La sécurité d'emploi d'un médicament ou d'un appareil constitue l'un des critères permettant d'obtenir une autorisation de mise sur le marché et celle-ci fait l'objet d'un contrôle au cours de la procédure d'homologation. La surveillance des réactions indésirables, les systèmes d'alerte avancée et les procédures de rappel constituent des moyens supplémentaires pour assurer l'innocuité et la sécurité d'emploi après la mise sur le marché.
Pharmacovigilance
Il est indispensable de disposer de systèmes nationaux et internationaux de pharmacovigilance pour recueillir et évaluer l'information relative aux réactions indésirables. Cependant, dans les pays ne disposant que de capacités de réglementation limitées, la mise en place d'un système national de pharmacovigilance peut ne pas être prioritaire. Si des effets secondaires graves amènent un pays à retirer un médicament de la vente ou à sévèrement limiter son emploi, l'information est diffusée par divers réseaux, notamment au moyen des messages d'alerte pharmaceutique de l'OMS, qui sont envoyés à toutes les autorités de réglementation pharmaceutique, et aux publications du Centre collaborateur de l'OMS de pharmacovigilance internationale (WHO Collaborating Centre for International Drug Monitoring) d'Uppsala, en Suède.

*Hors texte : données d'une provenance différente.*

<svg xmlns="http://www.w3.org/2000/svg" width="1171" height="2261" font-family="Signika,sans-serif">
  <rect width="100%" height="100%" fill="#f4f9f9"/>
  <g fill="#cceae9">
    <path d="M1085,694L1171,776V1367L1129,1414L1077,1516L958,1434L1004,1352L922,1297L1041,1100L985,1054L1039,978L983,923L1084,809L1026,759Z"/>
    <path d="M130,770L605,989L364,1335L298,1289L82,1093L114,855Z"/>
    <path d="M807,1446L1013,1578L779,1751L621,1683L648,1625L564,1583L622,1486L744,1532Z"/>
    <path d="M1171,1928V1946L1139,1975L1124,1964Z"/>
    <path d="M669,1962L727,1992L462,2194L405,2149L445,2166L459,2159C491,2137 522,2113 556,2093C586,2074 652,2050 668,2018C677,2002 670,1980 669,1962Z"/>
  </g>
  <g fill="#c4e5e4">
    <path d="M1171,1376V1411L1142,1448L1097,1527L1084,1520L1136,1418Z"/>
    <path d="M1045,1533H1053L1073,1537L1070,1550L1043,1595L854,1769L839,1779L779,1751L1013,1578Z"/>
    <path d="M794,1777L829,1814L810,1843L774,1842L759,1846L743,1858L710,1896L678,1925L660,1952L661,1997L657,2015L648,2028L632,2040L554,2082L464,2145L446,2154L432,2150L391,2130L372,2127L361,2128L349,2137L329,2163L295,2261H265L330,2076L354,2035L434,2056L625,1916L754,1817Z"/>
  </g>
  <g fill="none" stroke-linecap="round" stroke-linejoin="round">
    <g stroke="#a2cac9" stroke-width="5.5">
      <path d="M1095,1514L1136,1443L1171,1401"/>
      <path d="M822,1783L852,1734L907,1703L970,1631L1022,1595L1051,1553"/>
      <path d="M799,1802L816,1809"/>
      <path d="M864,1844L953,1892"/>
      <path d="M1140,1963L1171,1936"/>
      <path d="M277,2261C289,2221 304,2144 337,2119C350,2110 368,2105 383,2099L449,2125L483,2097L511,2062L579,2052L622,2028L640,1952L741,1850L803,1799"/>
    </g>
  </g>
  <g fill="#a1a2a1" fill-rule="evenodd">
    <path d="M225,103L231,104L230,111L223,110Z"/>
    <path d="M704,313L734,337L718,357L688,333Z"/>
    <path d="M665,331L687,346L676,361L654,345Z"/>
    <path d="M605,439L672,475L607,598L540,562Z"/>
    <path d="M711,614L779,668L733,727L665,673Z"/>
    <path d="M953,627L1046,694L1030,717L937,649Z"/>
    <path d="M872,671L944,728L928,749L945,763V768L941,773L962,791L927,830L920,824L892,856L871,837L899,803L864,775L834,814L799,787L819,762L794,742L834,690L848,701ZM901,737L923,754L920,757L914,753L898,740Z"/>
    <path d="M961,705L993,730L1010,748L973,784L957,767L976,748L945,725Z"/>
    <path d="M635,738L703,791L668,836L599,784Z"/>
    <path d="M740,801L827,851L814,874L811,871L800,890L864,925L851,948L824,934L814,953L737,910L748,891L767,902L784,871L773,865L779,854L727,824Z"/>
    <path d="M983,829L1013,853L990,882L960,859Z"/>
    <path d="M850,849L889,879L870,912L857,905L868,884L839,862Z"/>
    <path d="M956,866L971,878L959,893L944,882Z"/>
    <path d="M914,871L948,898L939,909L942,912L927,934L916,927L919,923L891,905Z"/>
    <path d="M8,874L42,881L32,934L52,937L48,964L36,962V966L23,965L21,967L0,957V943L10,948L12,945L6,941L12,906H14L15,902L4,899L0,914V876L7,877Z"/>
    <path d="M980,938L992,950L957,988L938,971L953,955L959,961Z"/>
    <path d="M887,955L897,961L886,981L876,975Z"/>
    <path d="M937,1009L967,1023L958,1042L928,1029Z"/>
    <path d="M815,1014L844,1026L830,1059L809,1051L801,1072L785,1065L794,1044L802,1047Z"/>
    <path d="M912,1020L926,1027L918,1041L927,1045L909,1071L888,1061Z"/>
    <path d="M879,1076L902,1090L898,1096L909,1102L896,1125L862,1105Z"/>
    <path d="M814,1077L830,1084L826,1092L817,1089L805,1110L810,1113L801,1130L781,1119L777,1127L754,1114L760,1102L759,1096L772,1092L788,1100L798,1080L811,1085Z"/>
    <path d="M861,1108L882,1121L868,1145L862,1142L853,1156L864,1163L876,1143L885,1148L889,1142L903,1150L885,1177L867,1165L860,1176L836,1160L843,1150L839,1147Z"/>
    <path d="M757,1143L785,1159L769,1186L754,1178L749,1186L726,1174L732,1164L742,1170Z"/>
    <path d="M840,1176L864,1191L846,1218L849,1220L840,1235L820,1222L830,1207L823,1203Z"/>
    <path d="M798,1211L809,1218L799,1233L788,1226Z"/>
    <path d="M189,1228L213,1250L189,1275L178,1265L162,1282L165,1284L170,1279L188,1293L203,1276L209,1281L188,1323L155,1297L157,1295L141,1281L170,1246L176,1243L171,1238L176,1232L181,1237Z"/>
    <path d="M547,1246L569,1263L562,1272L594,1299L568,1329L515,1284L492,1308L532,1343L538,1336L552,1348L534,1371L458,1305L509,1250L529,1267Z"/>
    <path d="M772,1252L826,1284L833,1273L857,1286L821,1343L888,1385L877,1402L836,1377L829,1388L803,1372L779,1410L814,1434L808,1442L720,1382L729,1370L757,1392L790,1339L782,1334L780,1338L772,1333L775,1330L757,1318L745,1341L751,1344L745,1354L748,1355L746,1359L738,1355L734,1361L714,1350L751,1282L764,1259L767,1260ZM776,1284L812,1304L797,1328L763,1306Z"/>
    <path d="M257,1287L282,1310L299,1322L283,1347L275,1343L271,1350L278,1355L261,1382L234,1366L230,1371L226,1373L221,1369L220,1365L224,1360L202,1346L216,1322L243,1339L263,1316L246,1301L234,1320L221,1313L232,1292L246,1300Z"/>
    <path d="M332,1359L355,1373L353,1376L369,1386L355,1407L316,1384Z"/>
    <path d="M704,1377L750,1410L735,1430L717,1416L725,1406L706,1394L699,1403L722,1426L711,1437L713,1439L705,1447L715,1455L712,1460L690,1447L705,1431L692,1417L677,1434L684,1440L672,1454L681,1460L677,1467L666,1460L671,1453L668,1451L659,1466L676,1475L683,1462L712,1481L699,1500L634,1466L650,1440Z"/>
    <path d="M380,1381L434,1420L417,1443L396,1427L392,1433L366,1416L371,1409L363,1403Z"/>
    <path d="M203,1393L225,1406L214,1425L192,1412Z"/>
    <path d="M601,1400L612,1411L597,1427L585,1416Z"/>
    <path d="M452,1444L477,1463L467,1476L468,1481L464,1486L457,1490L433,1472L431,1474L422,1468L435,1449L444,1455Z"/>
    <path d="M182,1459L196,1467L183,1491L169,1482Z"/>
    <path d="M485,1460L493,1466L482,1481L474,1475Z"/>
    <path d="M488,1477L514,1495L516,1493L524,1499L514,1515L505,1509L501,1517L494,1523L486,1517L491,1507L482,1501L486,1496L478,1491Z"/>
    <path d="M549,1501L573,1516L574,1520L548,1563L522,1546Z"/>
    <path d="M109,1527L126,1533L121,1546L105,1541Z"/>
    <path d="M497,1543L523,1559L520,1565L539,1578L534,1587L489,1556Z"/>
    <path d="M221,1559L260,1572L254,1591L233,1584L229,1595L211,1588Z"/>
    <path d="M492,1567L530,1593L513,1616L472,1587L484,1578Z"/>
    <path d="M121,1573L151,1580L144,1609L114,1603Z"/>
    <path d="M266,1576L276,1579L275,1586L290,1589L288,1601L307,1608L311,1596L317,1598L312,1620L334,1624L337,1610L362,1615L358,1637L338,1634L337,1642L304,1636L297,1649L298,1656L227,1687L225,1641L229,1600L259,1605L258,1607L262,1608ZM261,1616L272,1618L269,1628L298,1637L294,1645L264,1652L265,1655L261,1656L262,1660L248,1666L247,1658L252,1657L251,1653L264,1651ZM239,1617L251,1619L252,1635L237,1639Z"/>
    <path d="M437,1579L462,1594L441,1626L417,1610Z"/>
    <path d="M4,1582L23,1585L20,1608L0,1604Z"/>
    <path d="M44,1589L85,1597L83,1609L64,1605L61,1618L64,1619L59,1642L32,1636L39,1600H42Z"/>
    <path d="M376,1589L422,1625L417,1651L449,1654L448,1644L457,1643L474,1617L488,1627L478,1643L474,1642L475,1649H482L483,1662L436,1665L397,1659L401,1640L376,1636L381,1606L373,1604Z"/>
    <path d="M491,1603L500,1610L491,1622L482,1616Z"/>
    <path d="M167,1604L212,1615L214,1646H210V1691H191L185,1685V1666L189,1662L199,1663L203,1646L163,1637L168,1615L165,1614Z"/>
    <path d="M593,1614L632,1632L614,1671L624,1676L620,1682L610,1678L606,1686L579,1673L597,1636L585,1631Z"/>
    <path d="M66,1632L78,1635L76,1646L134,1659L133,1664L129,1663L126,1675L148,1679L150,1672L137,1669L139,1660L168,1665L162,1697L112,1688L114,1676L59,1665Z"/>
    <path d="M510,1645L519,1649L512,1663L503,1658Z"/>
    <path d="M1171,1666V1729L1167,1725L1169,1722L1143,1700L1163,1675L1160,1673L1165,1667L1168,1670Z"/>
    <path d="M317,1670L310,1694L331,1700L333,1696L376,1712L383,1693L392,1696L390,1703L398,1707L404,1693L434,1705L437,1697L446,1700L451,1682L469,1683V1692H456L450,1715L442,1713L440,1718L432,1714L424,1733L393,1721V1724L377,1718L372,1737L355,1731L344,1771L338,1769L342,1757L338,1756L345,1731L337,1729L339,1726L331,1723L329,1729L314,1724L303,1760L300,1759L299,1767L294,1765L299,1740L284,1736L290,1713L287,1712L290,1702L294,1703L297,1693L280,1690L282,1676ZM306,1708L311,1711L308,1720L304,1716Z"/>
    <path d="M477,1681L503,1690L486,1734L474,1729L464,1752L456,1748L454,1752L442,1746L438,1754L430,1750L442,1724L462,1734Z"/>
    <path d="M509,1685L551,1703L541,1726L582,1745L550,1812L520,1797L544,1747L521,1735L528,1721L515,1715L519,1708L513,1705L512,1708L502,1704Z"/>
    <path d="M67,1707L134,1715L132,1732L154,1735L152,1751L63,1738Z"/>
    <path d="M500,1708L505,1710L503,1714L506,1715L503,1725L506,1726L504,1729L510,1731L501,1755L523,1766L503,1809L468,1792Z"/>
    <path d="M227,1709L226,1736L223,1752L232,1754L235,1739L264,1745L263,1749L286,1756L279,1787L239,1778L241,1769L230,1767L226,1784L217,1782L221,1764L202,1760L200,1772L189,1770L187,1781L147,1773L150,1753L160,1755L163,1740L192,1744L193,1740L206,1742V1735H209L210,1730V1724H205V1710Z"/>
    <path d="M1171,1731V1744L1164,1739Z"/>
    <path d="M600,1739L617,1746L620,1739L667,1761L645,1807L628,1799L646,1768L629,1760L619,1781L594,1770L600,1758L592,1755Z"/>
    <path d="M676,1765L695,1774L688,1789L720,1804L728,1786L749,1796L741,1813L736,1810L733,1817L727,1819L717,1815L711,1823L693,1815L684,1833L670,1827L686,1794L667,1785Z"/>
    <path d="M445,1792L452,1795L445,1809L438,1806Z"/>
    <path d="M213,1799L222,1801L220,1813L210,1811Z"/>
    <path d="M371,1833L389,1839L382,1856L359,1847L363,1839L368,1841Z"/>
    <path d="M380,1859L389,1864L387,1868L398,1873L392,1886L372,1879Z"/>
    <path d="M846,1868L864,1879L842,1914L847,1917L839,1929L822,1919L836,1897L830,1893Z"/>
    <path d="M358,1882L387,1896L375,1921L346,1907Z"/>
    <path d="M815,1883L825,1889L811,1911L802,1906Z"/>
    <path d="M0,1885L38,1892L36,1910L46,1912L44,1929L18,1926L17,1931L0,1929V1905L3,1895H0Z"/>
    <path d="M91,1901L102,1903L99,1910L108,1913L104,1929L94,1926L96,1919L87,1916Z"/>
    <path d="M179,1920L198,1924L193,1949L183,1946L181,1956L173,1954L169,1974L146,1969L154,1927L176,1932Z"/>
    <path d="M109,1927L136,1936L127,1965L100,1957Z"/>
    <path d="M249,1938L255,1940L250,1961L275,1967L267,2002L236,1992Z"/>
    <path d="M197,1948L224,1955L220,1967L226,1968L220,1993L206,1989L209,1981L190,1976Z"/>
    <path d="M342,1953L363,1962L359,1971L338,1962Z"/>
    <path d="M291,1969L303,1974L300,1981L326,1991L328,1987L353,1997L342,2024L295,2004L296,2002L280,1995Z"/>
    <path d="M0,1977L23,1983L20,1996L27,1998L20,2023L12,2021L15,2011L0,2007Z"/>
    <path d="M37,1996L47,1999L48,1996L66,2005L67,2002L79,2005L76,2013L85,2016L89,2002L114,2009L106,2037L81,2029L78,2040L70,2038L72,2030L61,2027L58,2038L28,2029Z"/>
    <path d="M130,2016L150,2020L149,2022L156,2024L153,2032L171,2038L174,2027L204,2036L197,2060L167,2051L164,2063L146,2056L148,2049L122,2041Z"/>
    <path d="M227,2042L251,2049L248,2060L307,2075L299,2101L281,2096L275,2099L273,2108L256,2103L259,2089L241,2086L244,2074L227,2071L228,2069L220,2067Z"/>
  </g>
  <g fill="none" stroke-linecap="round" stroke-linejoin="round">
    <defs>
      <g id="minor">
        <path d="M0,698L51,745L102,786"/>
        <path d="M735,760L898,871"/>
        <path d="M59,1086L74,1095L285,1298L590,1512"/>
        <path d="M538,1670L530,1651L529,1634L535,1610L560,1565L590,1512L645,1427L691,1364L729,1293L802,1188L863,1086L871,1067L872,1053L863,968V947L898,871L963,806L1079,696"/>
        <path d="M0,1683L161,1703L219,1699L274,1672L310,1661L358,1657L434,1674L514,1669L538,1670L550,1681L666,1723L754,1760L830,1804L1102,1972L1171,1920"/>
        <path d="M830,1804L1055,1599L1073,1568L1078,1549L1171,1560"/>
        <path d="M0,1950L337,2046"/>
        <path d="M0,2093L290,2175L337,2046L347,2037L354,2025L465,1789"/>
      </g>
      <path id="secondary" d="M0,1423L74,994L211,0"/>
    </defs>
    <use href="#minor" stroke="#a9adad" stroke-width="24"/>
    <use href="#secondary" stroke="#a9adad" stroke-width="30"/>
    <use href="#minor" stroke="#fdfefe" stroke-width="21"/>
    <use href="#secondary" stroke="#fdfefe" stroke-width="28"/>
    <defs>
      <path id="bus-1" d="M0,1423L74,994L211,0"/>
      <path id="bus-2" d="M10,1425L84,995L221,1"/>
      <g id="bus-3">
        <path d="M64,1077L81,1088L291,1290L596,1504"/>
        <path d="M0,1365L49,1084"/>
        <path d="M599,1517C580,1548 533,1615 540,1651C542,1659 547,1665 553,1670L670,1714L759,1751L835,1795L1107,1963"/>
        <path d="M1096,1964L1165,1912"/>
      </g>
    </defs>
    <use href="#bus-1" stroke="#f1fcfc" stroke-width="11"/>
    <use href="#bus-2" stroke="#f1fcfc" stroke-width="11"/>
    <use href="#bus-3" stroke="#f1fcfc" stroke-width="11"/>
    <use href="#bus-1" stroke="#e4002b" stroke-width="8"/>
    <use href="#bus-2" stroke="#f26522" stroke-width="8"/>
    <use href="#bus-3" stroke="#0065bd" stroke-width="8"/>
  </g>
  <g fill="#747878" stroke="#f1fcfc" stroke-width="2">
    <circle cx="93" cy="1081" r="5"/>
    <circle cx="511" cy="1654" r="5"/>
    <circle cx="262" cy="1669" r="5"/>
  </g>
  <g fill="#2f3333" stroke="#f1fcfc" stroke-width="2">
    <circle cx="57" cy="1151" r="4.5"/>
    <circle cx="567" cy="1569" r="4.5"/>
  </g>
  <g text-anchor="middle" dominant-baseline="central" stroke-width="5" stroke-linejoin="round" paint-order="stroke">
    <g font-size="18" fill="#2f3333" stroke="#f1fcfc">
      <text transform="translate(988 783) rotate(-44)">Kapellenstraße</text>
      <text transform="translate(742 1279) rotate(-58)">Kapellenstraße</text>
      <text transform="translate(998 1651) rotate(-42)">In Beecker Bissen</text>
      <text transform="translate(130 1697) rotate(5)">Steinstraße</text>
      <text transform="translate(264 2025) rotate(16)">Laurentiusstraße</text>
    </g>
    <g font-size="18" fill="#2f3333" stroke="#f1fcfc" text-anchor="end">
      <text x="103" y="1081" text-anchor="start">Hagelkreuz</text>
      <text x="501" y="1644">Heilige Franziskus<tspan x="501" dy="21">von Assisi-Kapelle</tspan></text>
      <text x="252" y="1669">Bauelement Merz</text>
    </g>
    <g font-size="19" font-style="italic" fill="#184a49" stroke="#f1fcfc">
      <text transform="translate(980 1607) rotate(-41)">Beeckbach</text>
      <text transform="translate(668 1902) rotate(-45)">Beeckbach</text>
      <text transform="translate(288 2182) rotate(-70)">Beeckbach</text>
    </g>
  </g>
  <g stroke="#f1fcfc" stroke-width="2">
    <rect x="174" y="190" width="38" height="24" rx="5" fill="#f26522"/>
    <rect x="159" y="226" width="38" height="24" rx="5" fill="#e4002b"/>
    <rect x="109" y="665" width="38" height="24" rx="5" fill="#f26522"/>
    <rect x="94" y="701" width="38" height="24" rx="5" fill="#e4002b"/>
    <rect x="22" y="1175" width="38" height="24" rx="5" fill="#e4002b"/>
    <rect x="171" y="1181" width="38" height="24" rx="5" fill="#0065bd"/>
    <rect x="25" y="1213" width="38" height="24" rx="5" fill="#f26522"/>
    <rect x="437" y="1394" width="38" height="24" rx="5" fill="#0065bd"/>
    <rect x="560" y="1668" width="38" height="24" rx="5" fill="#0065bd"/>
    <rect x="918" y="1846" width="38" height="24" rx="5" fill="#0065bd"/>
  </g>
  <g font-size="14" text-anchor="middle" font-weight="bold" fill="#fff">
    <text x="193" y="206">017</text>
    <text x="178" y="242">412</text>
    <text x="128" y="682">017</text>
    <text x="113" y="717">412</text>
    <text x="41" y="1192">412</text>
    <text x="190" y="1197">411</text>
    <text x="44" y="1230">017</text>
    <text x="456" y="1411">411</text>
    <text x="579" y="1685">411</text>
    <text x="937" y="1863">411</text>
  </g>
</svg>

Les pays devraient s'interroger pour savoir s'ils possèdent les capacités et les ressources leur permettant de mettre en place leur propre mécanisme de déclaration des réactions indésirables, et s'ils possèdent la capacité de réglementation rendant possible l'exploitation des renseignements ainsi recueillis. Si la réponse est négative, ils devraient étudier les moyens de tirer le meilleur parti possible des informations disponibles à l'échelle internationale.
Systèmes de mise en garde et de rappel
Que l'information provienne d'un système de pharmacovigilance national ou de systèmes internationaux de déclaration des réactions indésirables, les autorités de réglementation pharmaceutique nationales doivent étudier les moyens de tirer le meilleur parti possible de celle-ci. Il leur est par exemple possible de décider de suspendre l'autorisation de mise sur le marché d'un médicament, de rappeler certains lots, d'émettre une mise en garde dans un bulletin pharmaceutique national ou d'adresser un message de mise en garde distinct à un certain nombre d'établissements et de prescripteurs clés.